Assignment
For each line below that holds the word "Paris", make a copy.

Information
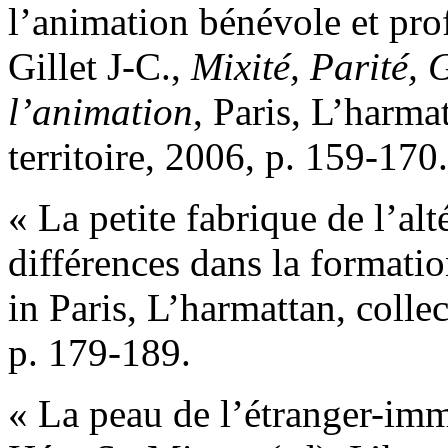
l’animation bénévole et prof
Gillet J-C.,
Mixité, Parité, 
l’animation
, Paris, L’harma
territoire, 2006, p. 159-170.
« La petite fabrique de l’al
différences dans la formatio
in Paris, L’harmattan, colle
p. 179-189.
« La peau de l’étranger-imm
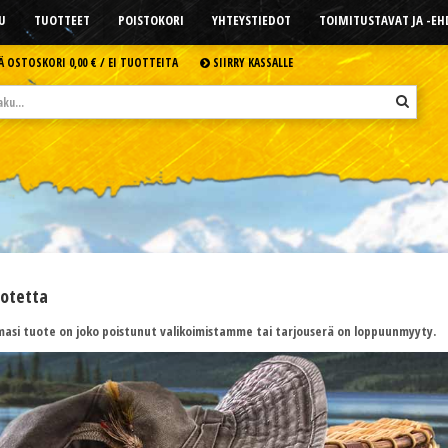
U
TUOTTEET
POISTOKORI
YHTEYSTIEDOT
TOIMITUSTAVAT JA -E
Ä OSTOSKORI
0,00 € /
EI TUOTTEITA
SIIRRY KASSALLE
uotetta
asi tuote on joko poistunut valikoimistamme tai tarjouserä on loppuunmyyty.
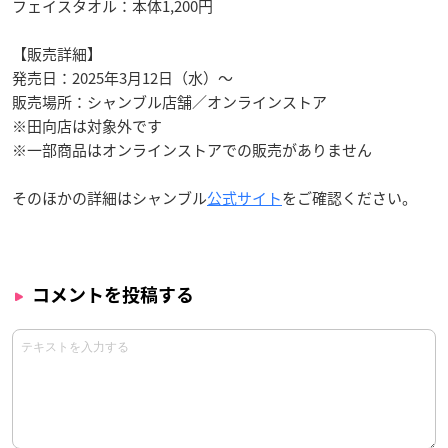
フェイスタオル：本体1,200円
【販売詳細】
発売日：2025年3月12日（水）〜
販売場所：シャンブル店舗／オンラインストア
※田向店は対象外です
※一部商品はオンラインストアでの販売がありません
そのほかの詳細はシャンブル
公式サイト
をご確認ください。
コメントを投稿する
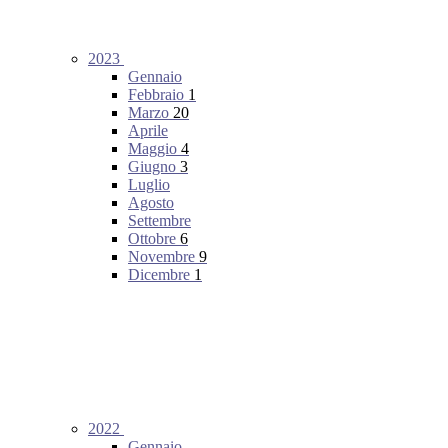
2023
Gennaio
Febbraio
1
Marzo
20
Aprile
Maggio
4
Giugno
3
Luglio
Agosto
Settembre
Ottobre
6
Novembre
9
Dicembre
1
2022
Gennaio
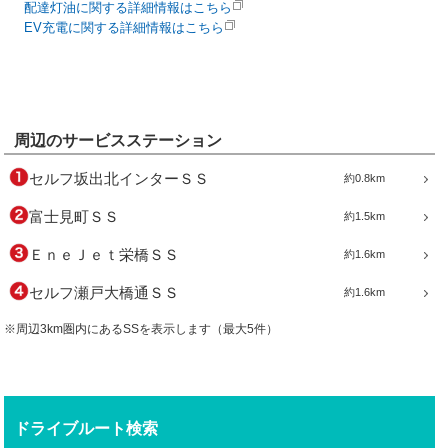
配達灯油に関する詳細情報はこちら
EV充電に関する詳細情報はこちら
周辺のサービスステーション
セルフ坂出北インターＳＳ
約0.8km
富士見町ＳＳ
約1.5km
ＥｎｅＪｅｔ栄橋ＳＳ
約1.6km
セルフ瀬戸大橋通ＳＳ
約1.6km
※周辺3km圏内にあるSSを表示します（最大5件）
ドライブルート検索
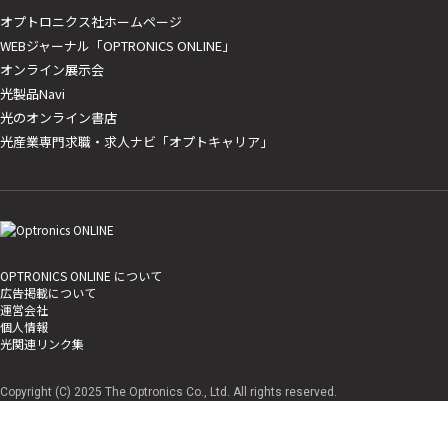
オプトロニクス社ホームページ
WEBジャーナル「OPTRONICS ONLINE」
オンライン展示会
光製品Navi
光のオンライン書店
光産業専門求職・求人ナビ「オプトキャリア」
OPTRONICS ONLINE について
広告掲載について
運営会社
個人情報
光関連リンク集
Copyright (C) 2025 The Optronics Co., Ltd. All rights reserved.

Exercise answer
, Paris, L’harma
in Paris, L’harmattan, colle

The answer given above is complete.